La guerre est une source d'inspiration toujours féconde : Dans L'art français de la guerre (Gallimard), Alexis Jenni revient sur les cinquante dernières années de l'histoire militaire de notre pays, marquées par la décolonisation, à travers un personnage de vétéran devenu peintre. Toujours chez Gallimard, Lilyane Beauquel, elle, a choisi de s'intéresser, avec Avant le silence des forêts, à la Grande Guerre en suivant les pas de quatre jeunes recrues idéalistes de l'armée allemande, au moment de leur arrivée sur le front en 1915. La Seconde Guerre mondiale est également à l'honneur : Gérard Landrot relate le quotidien d'une concierge parisienne sous l'Occupation (Tout autour des Halles, quand finissait la nuit, L'Editeur), quand Isabelle Blondet-Hamon dépeint l'univers concentrationnaire (Le ciel de Birkenau, Diabase).

## EXTRAIT DE DONNÉES
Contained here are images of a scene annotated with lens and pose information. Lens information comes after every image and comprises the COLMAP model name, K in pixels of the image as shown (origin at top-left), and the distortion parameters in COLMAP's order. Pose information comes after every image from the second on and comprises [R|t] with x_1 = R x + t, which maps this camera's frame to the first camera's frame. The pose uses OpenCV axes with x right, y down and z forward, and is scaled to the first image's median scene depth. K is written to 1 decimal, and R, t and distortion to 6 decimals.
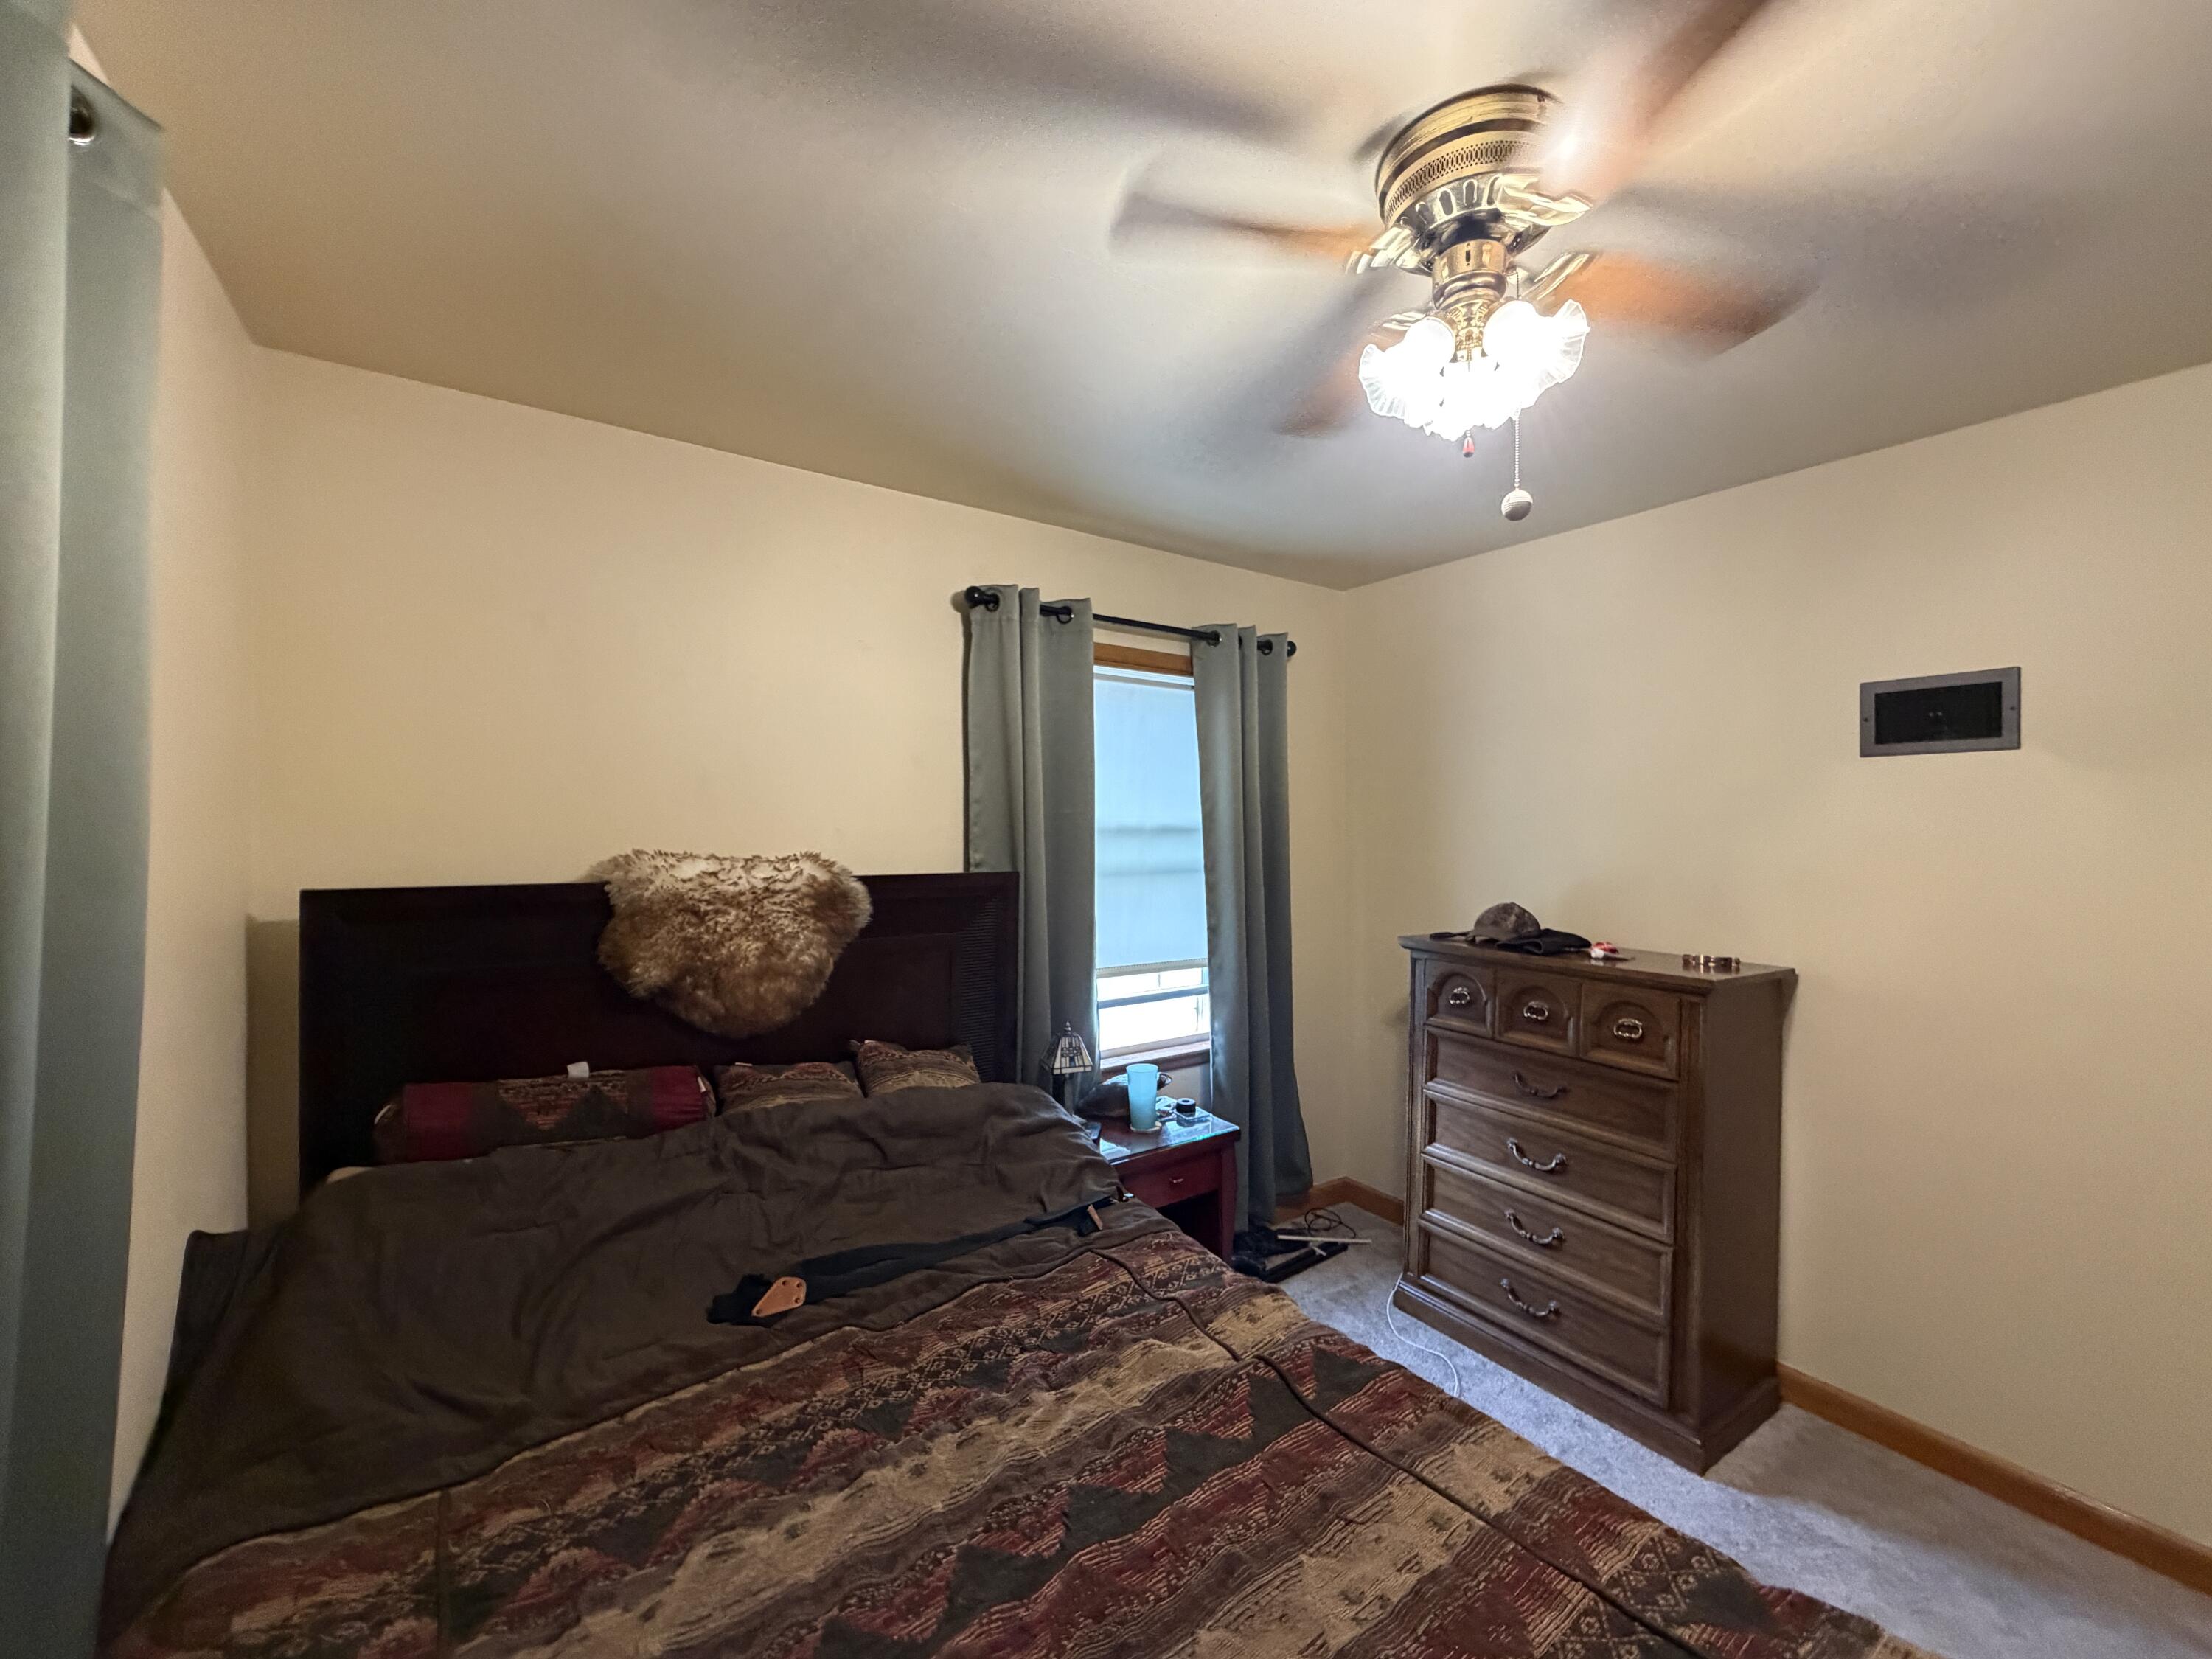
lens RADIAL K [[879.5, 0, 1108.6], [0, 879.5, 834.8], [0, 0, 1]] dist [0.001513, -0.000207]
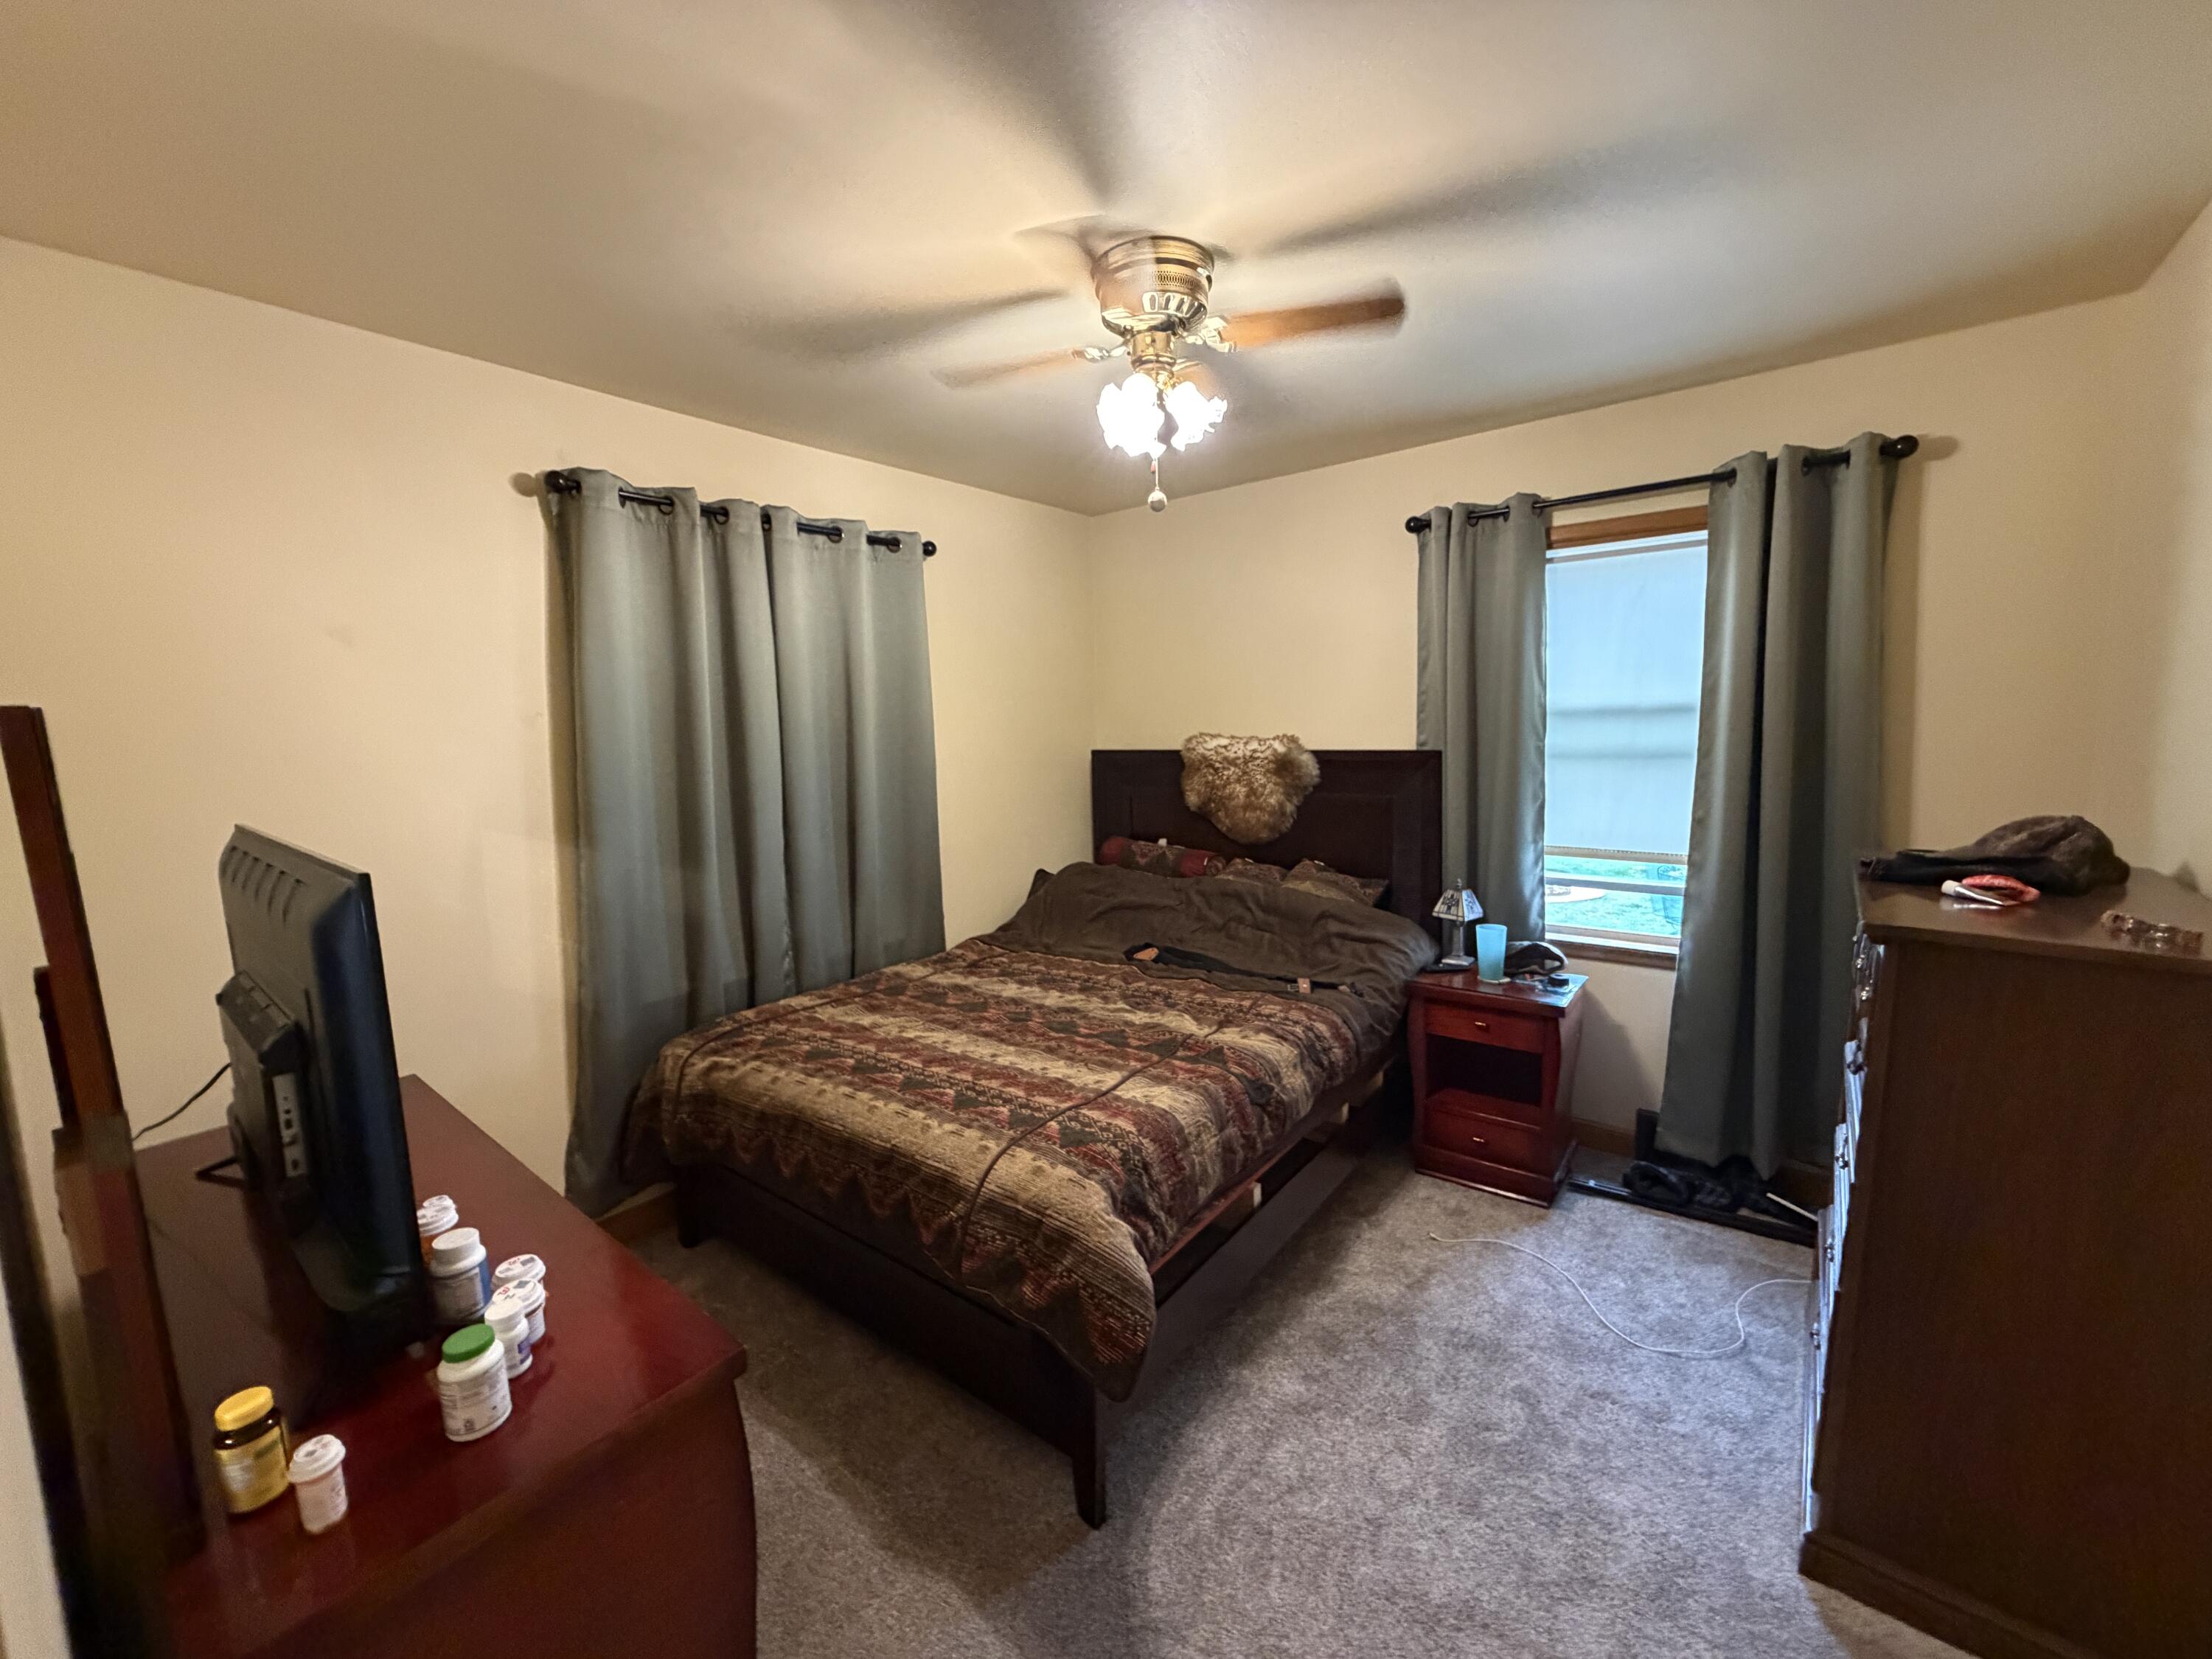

## SÉRIE D'EXERCICES
A. D'après le texte sur les romans de guerre, quels personnages Lilyane Beauquel suit-elle dans Avant le silence des forêts ?
B. Poursuivez le texte sur les romans de guerre après sa dernière phrase.

## CORRIGÉ DÉTAILLÉ
A. Quatre jeunes recrues idéalistes de l'armée allemande, au moment de leur arrivée sur le front en 1915.

B.
DERRIÈRE LES BARREAUX
Autre univers clos et dangereux, dans une moindre mesure, la prison : Un lézard dans le jardin (Thierry Marchaise), d'André Agard rappelle un peu Vol au-dessus d'un nid de coucou de Ken Kesey, avec sa narratrice hésitant à se faire déclarer folle pour échapper à la prison. Ce monde à part est évoqué par un autre nouveau venu, Alain Guyard (La zonzon, Le Dilettante), dont le héros aux mauvaises fréquentations et qui donne des cours de philosophie à des détenus va faire une rencontre inattendue. Une trame semblable à celle de Val d'Absinthe (L'Aube) d'Anna Roman, où une femme mariée qui aide des prisonniers à intégrer un cursus universitaire va nouer un dialogue épistolaire troublant avec l'un d'eux.
Comme Vincent Almendros (Ma chère Lise, Minuit), un certain nombre d'auteurs s'intéressent à l'errance et au voyage initiatique. Anne-Sophie Stefanini (Vers la mer, JC Lattès) propose ainsi le récit d'une virée en voiture de Paris jusqu'à Nice entre une mère et sa fille de 18 ans. Dans Nos cheveux blanchiront avec nos yeux (Alma éditeur), Thomas Vinau s'attache à la quête de vérité d'un homme qui, des Flandres à l'Espagne, s'interroge sur la solidité de son couple.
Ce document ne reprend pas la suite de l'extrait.